I have written elsewhere about a prayer familiar to us all . . . and have been working on a form of words that is universal in its meaning. . . This was helped recently by a friend pointing out that Jesus used the word Abba, meaning a familiar and implicitly loving form of Father, as in "Daddy" . . .  Changing the tense of the first line to the present continuous is a helpful emphasis and "heaven" is too ambiguous, often associated too much not with this world, this time and this life, whereas in fact that's really what the prayer is all about. Likewise, the "Name" is too ambiguous - what name, who's name, rather than that which John Chapter 1 tells us about . . . .

Crucial, is an understanding which I suspect is not taught to all people nowadays with reference to the connection between the mind and the material . . . so that the breath of life becomes not just that which identifies a living breathing being but that breath of life that feeds the mind, just as bread is that which feeds the stomach but represents food for the mind alike, as in the manna in the desert in Exodus.

"Our origins being in paradise,
Sacred be your name, the breath of life, (pause, take and exhale breath)
May your kingdom come on earth as it is in paradise . . . ."
setting the scene for a more active understanding of the remainder which sets out steps for how that paradise can be achieved?

Does such clarification of ideas set a better scene for all, of all faiths, of all religions, of all who share life to embrace a common understanding of the direction of our teachers?
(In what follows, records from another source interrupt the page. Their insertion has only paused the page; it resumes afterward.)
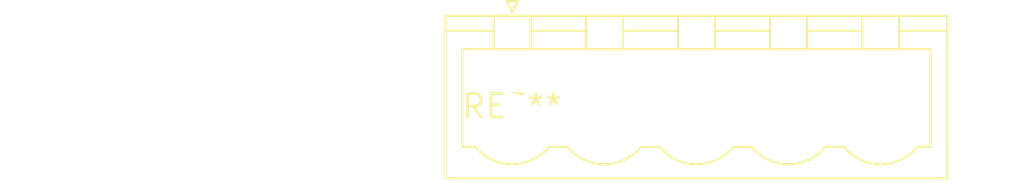
<source format=kicad_pcb>
(kicad_pcb (version 20240108) (generator pcbnew)

  (general
    (thickness 1.6)
  )

  (paper "A4")
  (layers
    (0 "F.Cu" signal)
    (31 "B.Cu" signal)
    (32 "B.Adhes" user "B.Adhesive")
    (33 "F.Adhes" user "F.Adhesive")
    (34 "B.Paste" user)
    (35 "F.Paste" user)
    (36 "B.SilkS" user "B.Silkscreen")
    (37 "F.SilkS" user "F.Silkscreen")
    (38 "B.Mask" user)
    (39 "F.Mask" user)
    (40 "Dwgs.User" user "User.Drawings")
    (41 "Cmts.User" user "User.Comments")
    (42 "Eco1.User" user "User.Eco1")
    (43 "Eco2.User" user "User.Eco2")
    (44 "Edge.Cuts" user)
    (45 "Margin" user)
    (46 "B.CrtYd" user "B.Courtyard")
    (47 "F.CrtYd" user "F.Courtyard")
    (48 "B.Fab" user)
    (49 "F.Fab" user)
    (50 "User.1" user)
    (51 "User.2" user)
    (52 "User.3" user)
    (53 "User.4" user)
    (54 "User.5" user)
    (55 "User.6" user)
    (56 "User.7" user)
    (57 "User.8" user)
    (58 "User.9" user)
  )

  (setup
    (pad_to_mask_clearance 0)
    (pcbplotparams
      (layerselection 0x00010fc_ffffffff)
      (plot_on_all_layers_selection 0x0000000_00000000)
      (disableapertmacros false)
      (usegerberextensions false)
      (usegerberattributes false)
      (usegerberadvancedattributes false)
      (creategerberjobfile false)
      (dashed_line_dash_ratio 12.000000)
      (dashed_line_gap_ratio 3.000000)
      (svgprecision 4)
      (plotframeref false)
      (viasonmask false)
      (mode 1)
      (useauxorigin false)
      (hpglpennumber 1)
      (hpglpenspeed 20)
      (hpglpendiameter 15.000000)
      (dxfpolygonmode false)
      (dxfimperialunits false)
      (dxfusepcbnewfont false)
      (psnegative false)
      (psa4output false)
      (plotreference false)
      (plotvalue false)
      (plotinvisibletext false)
      (sketchpadsonfab false)
      (subtractmaskfromsilk false)
      (outputformat 1)
      (mirror false)
      (drillshape 1)
      (scaleselection 1)
      (outputdirectory "")
    )
  )

  (net 0 "")

  (footprint "PhoenixContact_MSTBVA_2,5_5-G_1x05_P5.00mm_Vertical" (layer "F.Cu") (at 0 0))

)

</source>
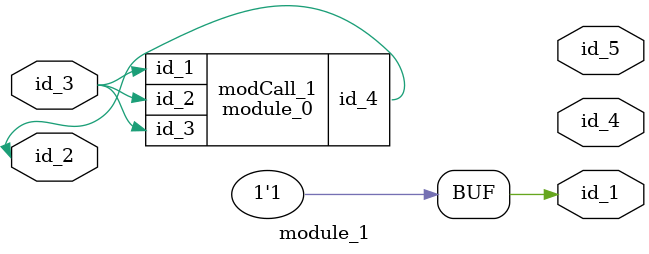
<source format=v>
module module_0 (
    id_1,
    id_2,
    id_3,
    id_4
);
  inout wire id_4;
  input wire id_3;
  input wire id_2;
  input wire id_1;
  wire id_5, id_6;
  integer id_7;
  assign id_4 = id_1;
  wire id_8;
endmodule
module module_1 (
    id_1,
    id_2,
    id_3,
    id_4,
    id_5
);
  output wire id_5;
  output wire id_4;
  inout wire id_3;
  inout wire id_2;
  output wire id_1;
  assign id_1 = 1 || 1;
  module_0 modCall_1 (
      id_3,
      id_3,
      id_3,
      id_2
  );
endmodule

</source>
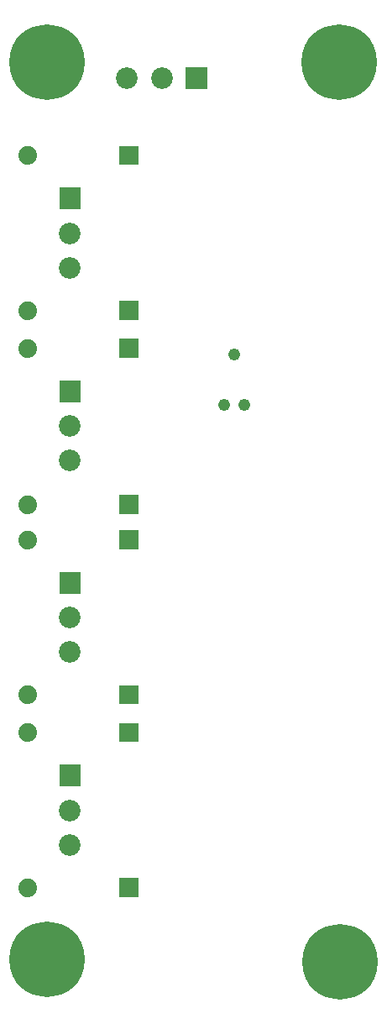
<source format=gbr>
G04 start of page 8 for group -4062 idx -4062 *
G04 Title: (unknown), soldermask *
G04 Creator: pcb 4.0.2 *
G04 CreationDate: Thu Feb 20 20:43:15 2020 UTC *
G04 For: ndholmes *
G04 Format: Gerber/RS-274X *
G04 PCB-Dimensions (mil): 1500.00 3900.00 *
G04 PCB-Coordinate-Origin: lower left *
%MOIN*%
%FSLAX25Y25*%
%LNBOTTOMMASK*%
%ADD55C,0.0490*%
%ADD54C,0.0740*%
%ADD53C,0.0860*%
%ADD52C,0.0001*%
%ADD51C,0.2997*%
G54D51*X133000Y373000D03*
X17000D03*
G54D52*G36*
X72027Y370855D02*Y362255D01*
X80627D01*
Y370855D01*
X72027D01*
G37*
G54D53*X62547Y366555D03*
X48768D03*
G54D51*X133500Y16000D03*
X17000Y17000D03*
G54D52*G36*
X45800Y49200D02*Y41800D01*
X53200D01*
Y49200D01*
X45800D01*
G37*
G54D54*X9500Y45500D03*
G54D52*G36*
X21873Y94245D02*Y85645D01*
X30473D01*
Y94245D01*
X21873D01*
G37*
G54D53*X26173Y76165D03*
Y62386D03*
G54D52*G36*
X45800Y339700D02*Y332300D01*
X53200D01*
Y339700D01*
X45800D01*
G37*
G54D54*X9500Y336000D03*
G54D52*G36*
X21873Y323245D02*Y314645D01*
X30473D01*
Y323245D01*
X21873D01*
G37*
G36*
X45800Y278200D02*Y270800D01*
X53200D01*
Y278200D01*
X45800D01*
G37*
G54D54*X9500Y274500D03*
G54D53*X26173Y305165D03*
Y291386D03*
G54D52*G36*
X45800Y263200D02*Y255800D01*
X53200D01*
Y263200D01*
X45800D01*
G37*
G54D54*X9500Y259500D03*
G54D52*G36*
X21873Y246745D02*Y238145D01*
X30473D01*
Y246745D01*
X21873D01*
G37*
G54D55*X91500Y257000D03*
X95500Y237000D03*
X87500D03*
G54D53*X26173Y214886D03*
G54D52*G36*
X21873Y170745D02*Y162145D01*
X30473D01*
Y170745D01*
X21873D01*
G37*
G54D53*X26173Y152665D03*
Y138886D03*
Y228665D03*
G54D52*G36*
X45800Y201200D02*Y193800D01*
X53200D01*
Y201200D01*
X45800D01*
G37*
G54D54*X9500Y197500D03*
G54D52*G36*
X45800Y187200D02*Y179800D01*
X53200D01*
Y187200D01*
X45800D01*
G37*
G54D54*X9500Y183500D03*
G54D52*G36*
X45800Y125700D02*Y118300D01*
X53200D01*
Y125700D01*
X45800D01*
G37*
G54D54*X9500Y122000D03*
G54D52*G36*
X45800Y110700D02*Y103300D01*
X53200D01*
Y110700D01*
X45800D01*
G37*
G54D54*X9500Y107000D03*
M02*

</source>
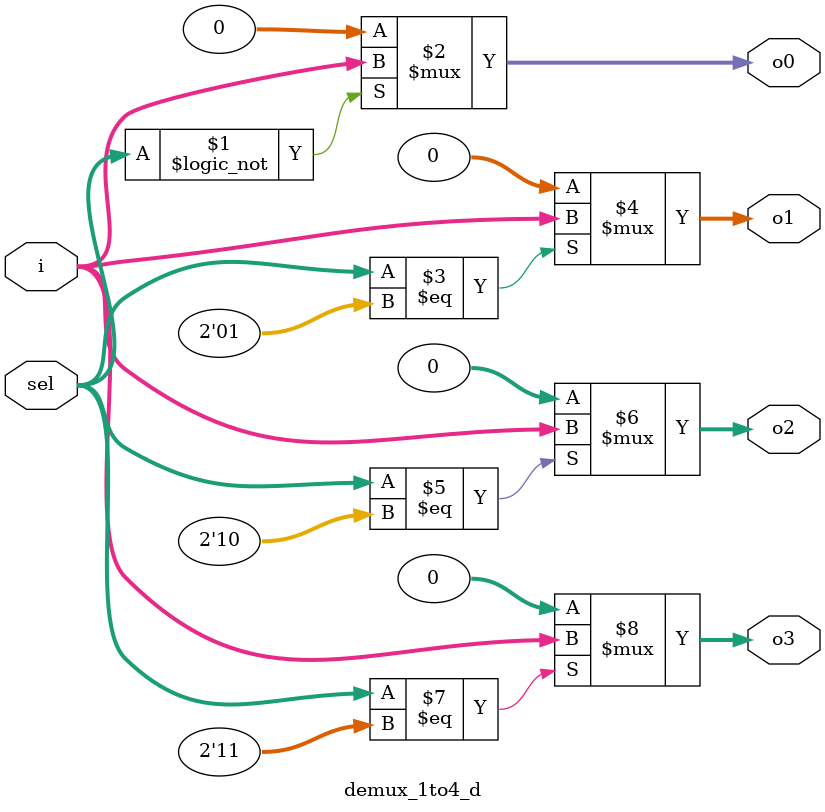
<source format=v>
module demux_1to4_d #(parameter width = 32)(
    input wire [width-1:0] i,
    input wire [1:0] sel,
    output [width-1:0] o0,
    output [width-1:0] o1,
    output [width-1:0] o2,
    output [width-1:0] o3
);

    assign o0 = (sel == 2'b00) ? i : {width{1'b0}};
    assign o1 = (sel == 2'b01) ? i : {width{1'b0}};
    assign o2 = (sel == 2'b10) ? i : {width{1'b0}};
    assign o3 = (sel == 2'b11) ? i : {width{1'b0}};

endmodule

</source>
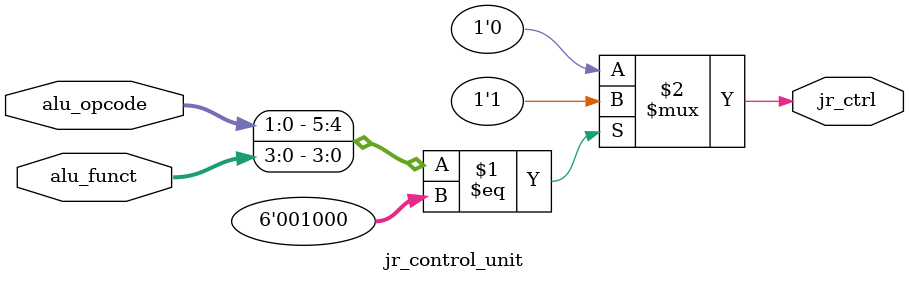
<source format=sv>
module jr_control_unit #() (
    input [1:0] alu_opcode,
    input [3:0] alu_funct,

    output jr_ctrl
);
    assign jr_ctrl = ({alu_opcode, alu_funct} == 6'b001000) ? 1'b1 : 1'b0;
endmodule

</source>
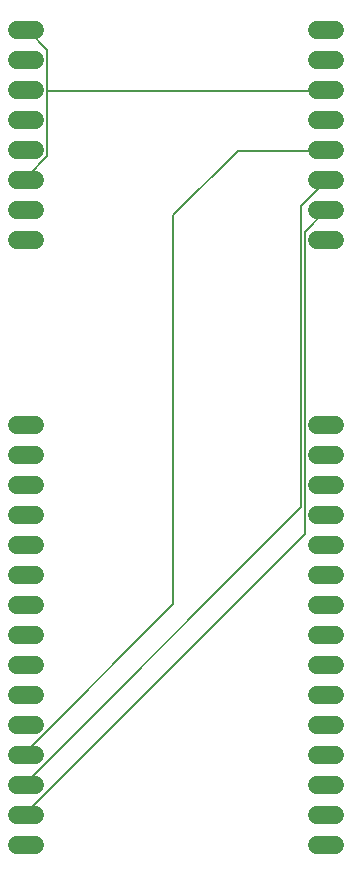
<source format=gbr>
G04 EAGLE Gerber RS-274X export*
G75*
%MOMM*%
%FSLAX34Y34*%
%LPD*%
%INBottom Copper*%
%IPPOS*%
%AMOC8*
5,1,8,0,0,1.08239X$1,22.5*%
G01*
G04 Define Apertures*
%ADD10C,1.524000*%
%ADD11C,0.152400*%
D10*
X134620Y-728250D02*
X119380Y-728250D01*
X119380Y-702850D02*
X134620Y-702850D01*
X134620Y-677450D02*
X119380Y-677450D01*
X119380Y-652050D02*
X134620Y-652050D01*
X134620Y-626650D02*
X119380Y-626650D01*
X119380Y-601250D02*
X134620Y-601250D01*
X134620Y-575850D02*
X119380Y-575850D01*
X119380Y-550450D02*
X134620Y-550450D01*
X134620Y-525050D02*
X119380Y-525050D01*
X119380Y-499650D02*
X134620Y-499650D01*
X134620Y-474250D02*
X119380Y-474250D01*
X119380Y-448850D02*
X134620Y-448850D01*
X134620Y-423450D02*
X119380Y-423450D01*
X119380Y-398050D02*
X134620Y-398050D01*
X134620Y-372650D02*
X119380Y-372650D01*
X373380Y-728250D02*
X388620Y-728250D01*
X388620Y-702850D02*
X373380Y-702850D01*
X373380Y-677450D02*
X388620Y-677450D01*
X388620Y-652050D02*
X373380Y-652050D01*
X373380Y-626650D02*
X388620Y-626650D01*
X388620Y-601250D02*
X373380Y-601250D01*
X373380Y-575850D02*
X388620Y-575850D01*
X388620Y-550450D02*
X373380Y-550450D01*
X373380Y-525050D02*
X388620Y-525050D01*
X388620Y-499650D02*
X373380Y-499650D01*
X373380Y-474250D02*
X388620Y-474250D01*
X388620Y-448850D02*
X373380Y-448850D01*
X373380Y-423450D02*
X388620Y-423450D01*
X388620Y-398050D02*
X373380Y-398050D01*
X373380Y-372650D02*
X388620Y-372650D01*
X134620Y-215900D02*
X119380Y-215900D01*
X119380Y-190500D02*
X134620Y-190500D01*
X134620Y-165100D02*
X119380Y-165100D01*
X119380Y-139700D02*
X134620Y-139700D01*
X134620Y-114300D02*
X119380Y-114300D01*
X119380Y-88900D02*
X134620Y-88900D01*
X134620Y-63500D02*
X119380Y-63500D01*
X119380Y-38100D02*
X134620Y-38100D01*
X373380Y-215900D02*
X388620Y-215900D01*
X388620Y-190500D02*
X373380Y-190500D01*
X373380Y-165100D02*
X388620Y-165100D01*
X388620Y-139700D02*
X373380Y-139700D01*
X373380Y-114300D02*
X388620Y-114300D01*
X388620Y-88900D02*
X373380Y-88900D01*
X373380Y-63500D02*
X388620Y-63500D01*
X388620Y-38100D02*
X373380Y-38100D01*
D11*
X128016Y-161544D02*
X128016Y-164592D01*
X128016Y-161544D02*
X144780Y-144780D01*
X144780Y-89916D02*
X144780Y-54864D01*
X144780Y-89916D02*
X144780Y-144780D01*
X144780Y-54864D02*
X128016Y-38100D01*
X128016Y-164592D02*
X127000Y-165100D01*
X127000Y-38100D02*
X128016Y-38100D01*
X144780Y-89916D02*
X381000Y-89916D01*
X381000Y-88900D01*
X128016Y-699516D02*
X128016Y-702564D01*
X128016Y-699516D02*
X362712Y-464820D01*
X362712Y-208788D01*
X381000Y-190500D01*
X128016Y-702564D02*
X127000Y-702850D01*
X128016Y-676656D02*
X128016Y-673608D01*
X359664Y-441960D01*
X359664Y-187452D01*
X381000Y-166116D01*
X128016Y-676656D02*
X127000Y-677450D01*
X381000Y-166116D02*
X381000Y-165100D01*
X128016Y-647700D02*
X128016Y-650748D01*
X128016Y-647700D02*
X251460Y-524256D01*
X251460Y-195072D01*
X306324Y-140208D01*
X381000Y-140208D01*
X128016Y-650748D02*
X127000Y-652050D01*
X381000Y-140208D02*
X381000Y-139700D01*
M02*

</source>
Too easy has it been for people to worship their teachers rather than the subject taught, and in this way to create local heroes, local gods and idols set up with different names to cause conflict.

A recent front page story
http://www.theguardian.com/world/2013/dec/08/south-africa-soweto-regina-mundi-church-apartheid-nelson-mandela
echoes questions so often inferred by belief in a personal teddybear, which is then challenged as to why it fails, as it did for instance for so many who lost those killed in the first world war:
QuoteWe have asked ourselves, where is God? Where is the light? Why does he allow such evil? Why has he deserted us? Why has he forgotten us?
and Father Sabastian Roussouw expertly and deftly answered referring to life, to our lives:
QuoteEveryone, he said, had a Mandela in them somewhere

The personal teddybear who loves us provides an easy hook of faith for the vulnerable, but fails in the incompleteness of its analogy, and leaves those deserted by their teddybear bereft, depressed, suicidal and eventually faithless and atheist.

But the idea of Life itself as God, the giver of life, leads us always in the image of god, positively acting as the driving force of life.

For many of us, too much emphasis is given to the narrative of Christmas of the birth of our local hero in the first three Gospels without actually getting as far as reaching profoundly the first chapter of John upon which the whole of the book is founded.

Where we see religion going wrong, whether it be our own or others, and producing results bizarrely at odds with love, the harmony which religion overtly aims to bring between man and our surroundings, it's on account of the interpretation not having dug deep enough in our thoughts to reach the origins of life.

Disambiguating the opening of the universal prayer might be a good first step.